Currently, the one word that best describes the situation of many Indian companies and businesses is “distress”. The two-plus months of a fairly stringent lockdown in most major Indian metros, including Mumbai (which contributes 6% of India’s GDP), has badly impacted several businesses. The measured relaxation of the lockdown feels like the aftermath of a cyclone for companies, as they fix various broken pieces (shortage of raw materials, non-availability of labour, high logistics costs, reduced demand, etc.).
Some will make it, but some may go under. The Indian government has issued employment law advisories and orders, primarily pertaining to the continued payment of wages and restricting termination of employees, in the wake of the pandemic. While the Indian economy is slowly resuming operations, there is an obvious urgency among employers to adopt and implement the new regime (or as often called the “new normal”) and to survive in the post-Covid world.
The pressure on good businesses that have liquidity issues or a demand loss is giving rise to distressed M&A deals. Depending on the industry sector, these are taking the form, among others, of:
sales of non-core businesses;
asset sales; or
Identifying the deal and the stakeholders
Identifying the right deal is very important. This can be done through investment bankers or other professionals, or through commercial banks who have ready lists of borrowers in distress. Buyers will be well served if they identify the real decision makers quickly and commence discussions with them. Often times, it may be equally important to talk to the lenders of the company alongside the promoter. In the technology space, VC, PE or venture debt funds may play a pivotal role in the sale of a distressed company.
Putting in place a structure quickly
It is imperative to move quickly, especially to pre-empt an insolvency filing by the creditors or lenders of the distressed company and also considering that pre-packaged insolvency plans are not as yet recognized under Indian insolvency law.
Taking on low liability
The buyer will have to decide on the type of the deal and the liability it wants to take on. Typically, in a distressed deal, it is best to take on zero liability. However, that may not always be possible.
Asset sales are the lowest in terms of risk, simply because a lender’s hypothecation or lien on assets can be quickly released by paying the agreed portion of the sale consideration to the lender at closing.

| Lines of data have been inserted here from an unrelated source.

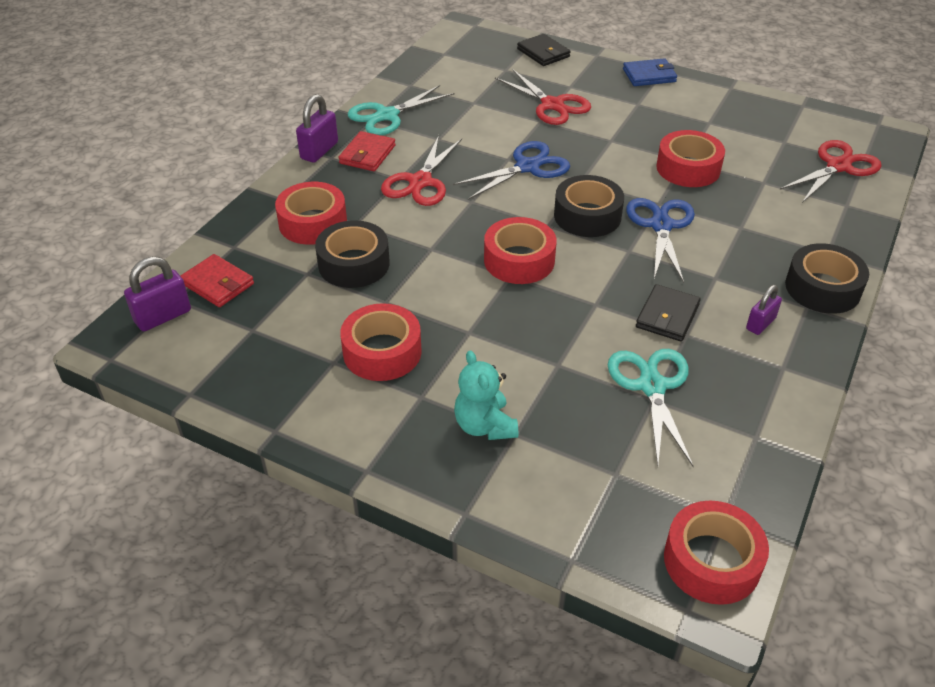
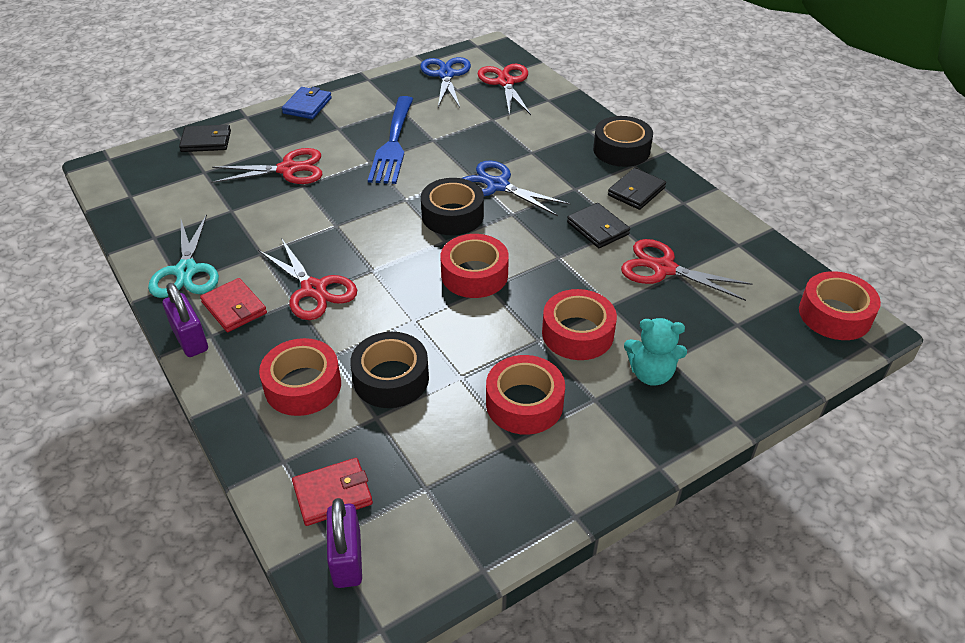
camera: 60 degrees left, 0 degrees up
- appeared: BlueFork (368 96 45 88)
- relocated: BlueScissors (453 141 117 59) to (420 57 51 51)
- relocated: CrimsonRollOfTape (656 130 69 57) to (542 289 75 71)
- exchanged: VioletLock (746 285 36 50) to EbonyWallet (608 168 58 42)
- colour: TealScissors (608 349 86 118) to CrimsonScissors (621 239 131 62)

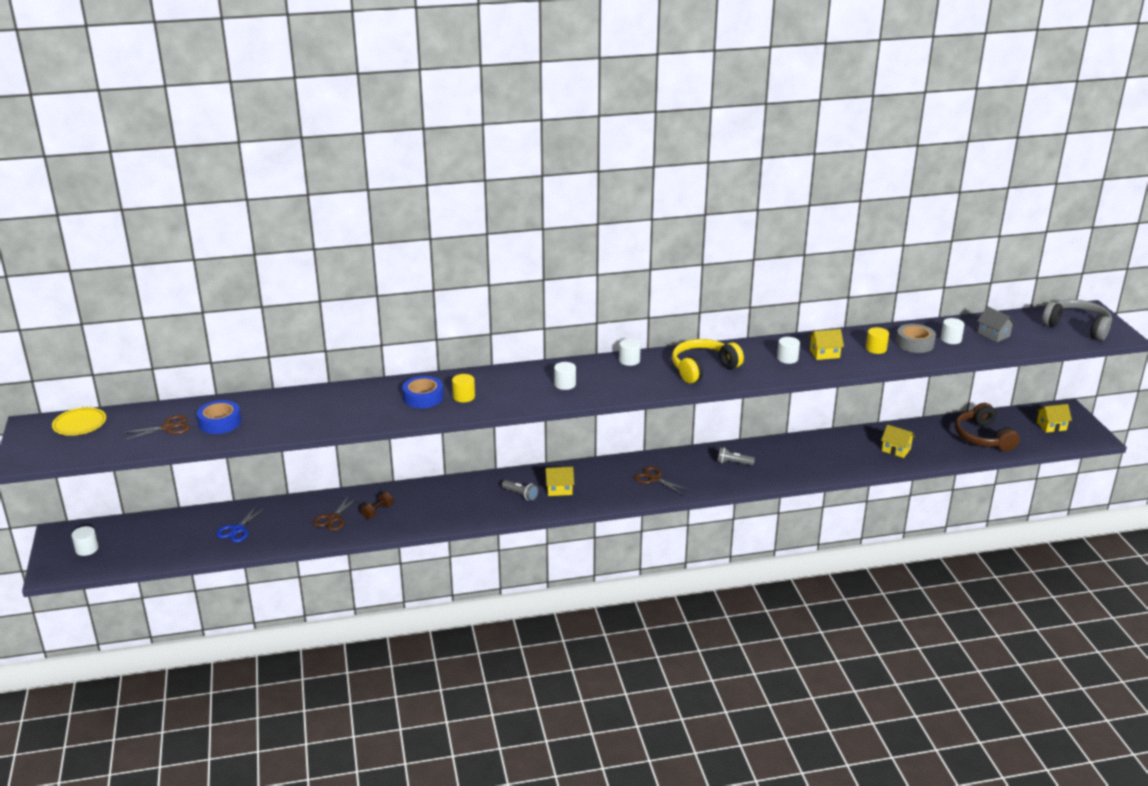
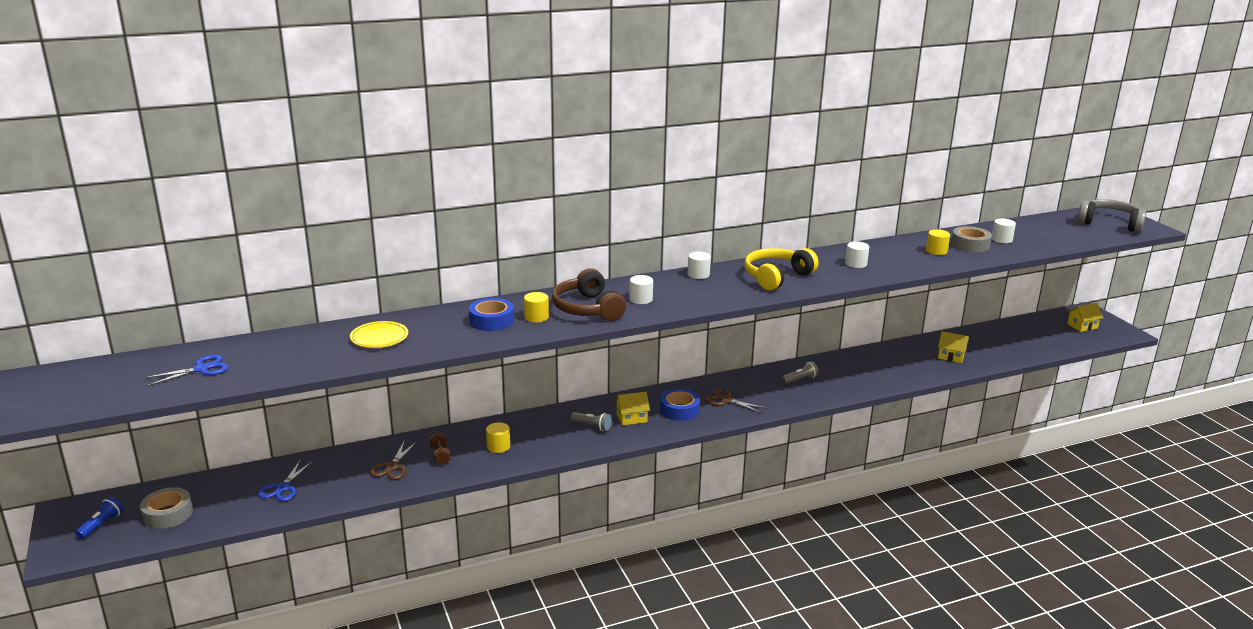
camera: 10 degrees left, 5 degrees down
- missing: GoldenCottage (809 329 35 31)
- missing: AshGreyCottage (977 307 38 35)
- appeared: AshGreyRollOfTape (140 487 53 42)
- appeared: GoldenCylinderShape (486 422 24 31)
- relocated: GoldenDinnerPlate (52 407 54 29) to (350 321 58 27)
- relocated: BlueRollOfTape (197 400 44 34) to (660 389 40 32)
- relocated: BrownHeadset (955 403 65 49) to (552 268 74 53)
- exchanged: SnowWhiteCylinderShape (71 526 27 30) to BluePocketTorch (75 497 48 42)
- colour: BrownScissors (121 415 69 26) to BlueScissors (144 355 85 31)
- spun: BrownFreeWeight (361 492 32 27) = (430 432 21 33) 45 degrees counterclockwise
- spun: AshGreyPocketTorch (717 447 38 18) = (781 361 38 23) 150 degrees clockwise

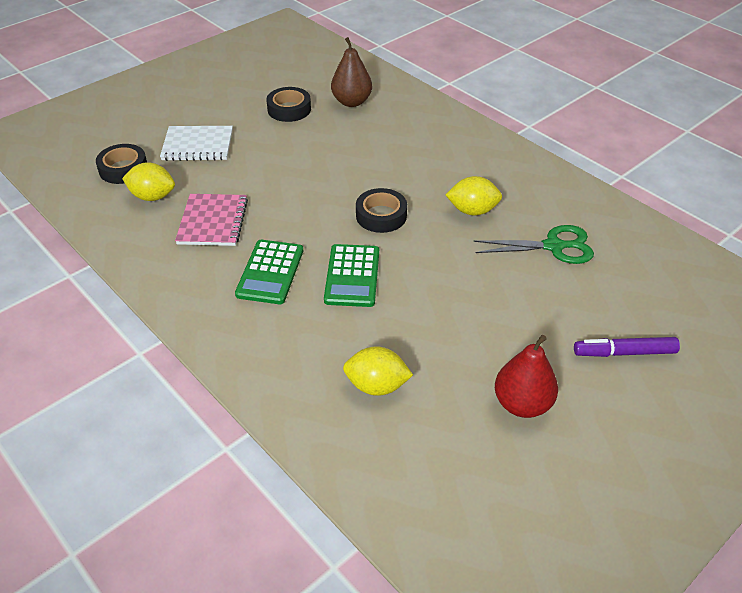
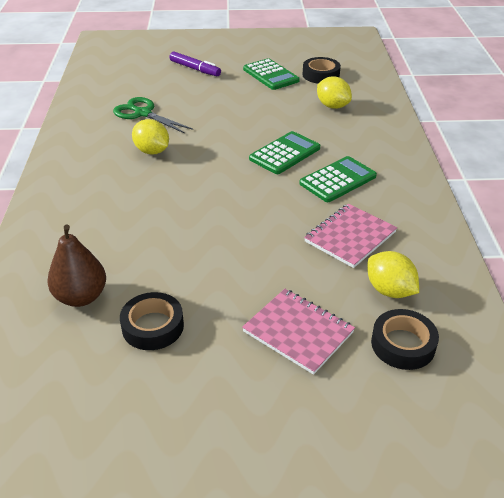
camera: 140 degrees left, 5 degrees down
- relocated: EbonyRollOfTape (356 188 51 45) to (303 57 38 26)
- exchanged: CrimsonToyPear (495 335 63 83) to LeafGreenAddingMachine (243 58 57 32)
- colour: SnowWhiteExerciseBook (160 126 73 35) to RosyExerciseBook (242 289 113 86)

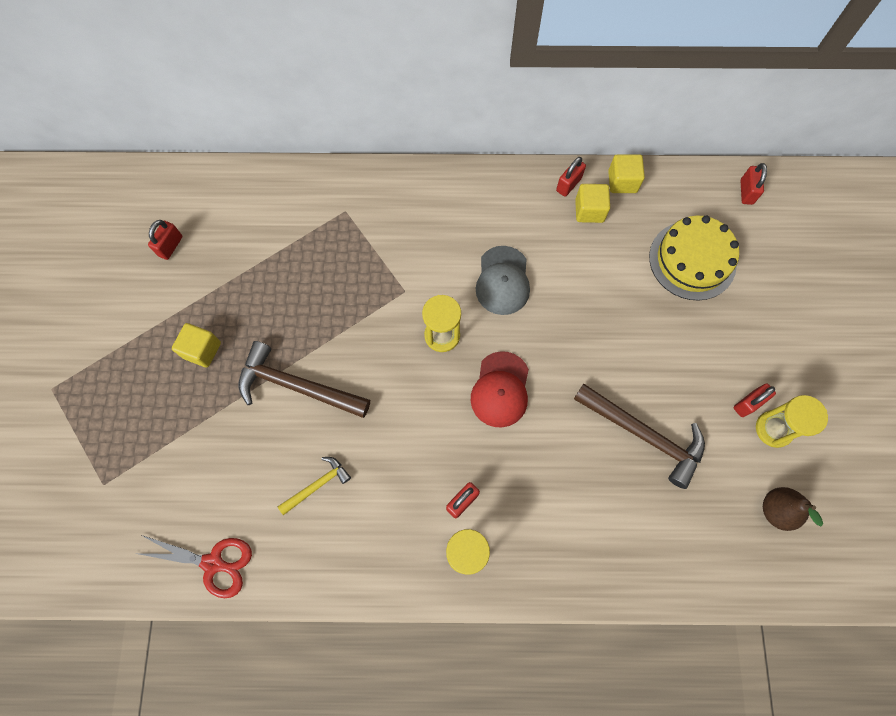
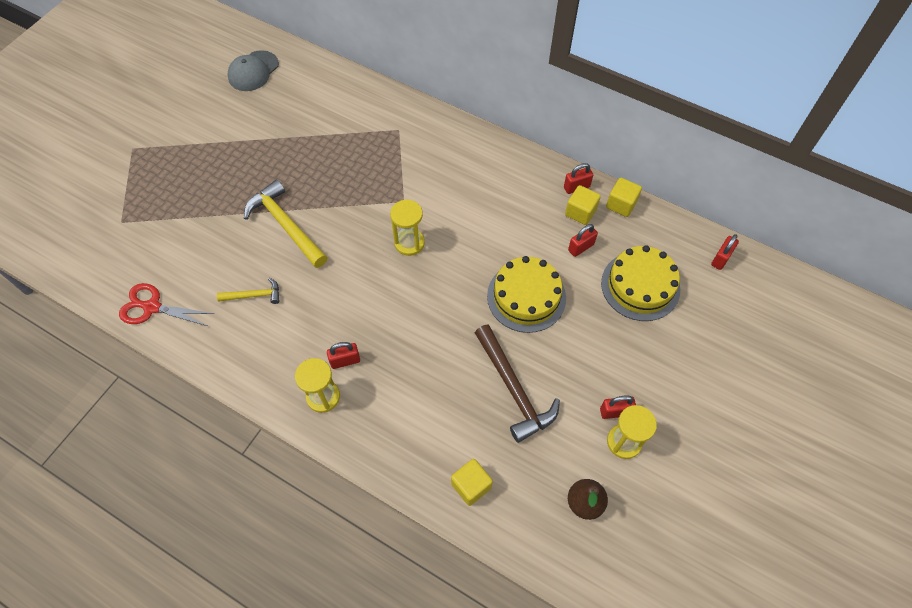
camera: 30 degrees right, 10 degrees down
- missing: CrimsonCap (471 351 58 77)
- appeared: GoldenLayerCake (487 256 79 77)
- relocated: CrimsonLock (148 220 35 40) to (568 224 30 33)
- relocated: GoldenCube (172 323 49 44) to (451 459 42 47)
- relocated: AshGreyCap (476 246 54 69) to (228 50 51 41)
- colour: BrownCarpenter'sHammer (238 341 132 77) to GoldenCarpenter'sHammer (244 180 83 88)
- spun: CrimsonScissors (134 535 118 63) = (119 283 95 43) 150 degrees clockwise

For many technology companies, their employees and IP ownership rights form the core of their value. Therefore, an acqui-hire transaction (i.e., an acquisition comprising of the hiring of all employees) with a full release of all prior employee liabilities is an easier way to structure the purchase of a distressed technology company. Even the founders can be brought on board the buyer company in this manner. Future compensation can be a mix of cash and ESOPs. Both, an asset sale and acqui-hire eliminate the requirement of taking on past liabilities of companies.
Sale of a business as a going concern or slump sale
The sale of a business as a going concern or slump sale can be slightly more long-drawn-out. Often times, valuing a running business impaired due to Covid-19 can be challenging. In addition, in a manufacturing business, there can be legacy land ownership issues and environmental concerns. Following a thorough due diligence, discussions with promoters and lenders become very important. Negotiating sale documents can also take time, especially if there are indemnification matters. R&W insurance is gaining some traction and is acting as a fix to remedy deal breaker issues in these types of transactions.
A share sale transaction brings with it all the liabilities of the underlying company and its business. Although such a deal can be closed quickly if all the parties (including the lenders) are on board, an in-depth due diligence is a must. Issues relating to the cost of releasing any pledge of the promoter’s shares or promoter guarantees should be identified and addressed early. If the lender’s ask if for directors of the buyer to give personal guarantees to continue the credit lines, and if that is not acceptable to the buyer, then the buyer must be ready with alternate credit lines. R&W insurance is also being used to cover seller liabilities.
Tax benefits (some of which are listed below) are often the driver for many M&A transactions in India. However, if time is of the essence, buyers may have to forego some of the tax benefits, because complying with the tax law requirements to continue such benefits can be onerous.
Carry forward of losses; or
Tax holidays under the Special Economic Zones or other schemes.
India has a comprehensive foreign investment policy and regulations which govern foreign investment into India. Foreign investment in certain sectors is banned or restricted, e.g., the insurance sector where the foreign investment cap is 49%. But in most sectors it is fully liberalized, i.e., a foreign company can own 100% of the shares of an Indian company. More recently, the Indian government has issued a notification under which it seeks to review all foreign investment (direct and indirect) into India from companies based in countries sharing a land border with India. This move is targeted towards Chinese companies and aims to restrict their investments in strategic sectors in India. Foreign investment policy and regulations, therefore, must be given adequate consideration at the time of deal structuring.
In conclusion, there are deals to be had by distressed and private equity funds, as well as strategic buyers, if they are willing to move fast.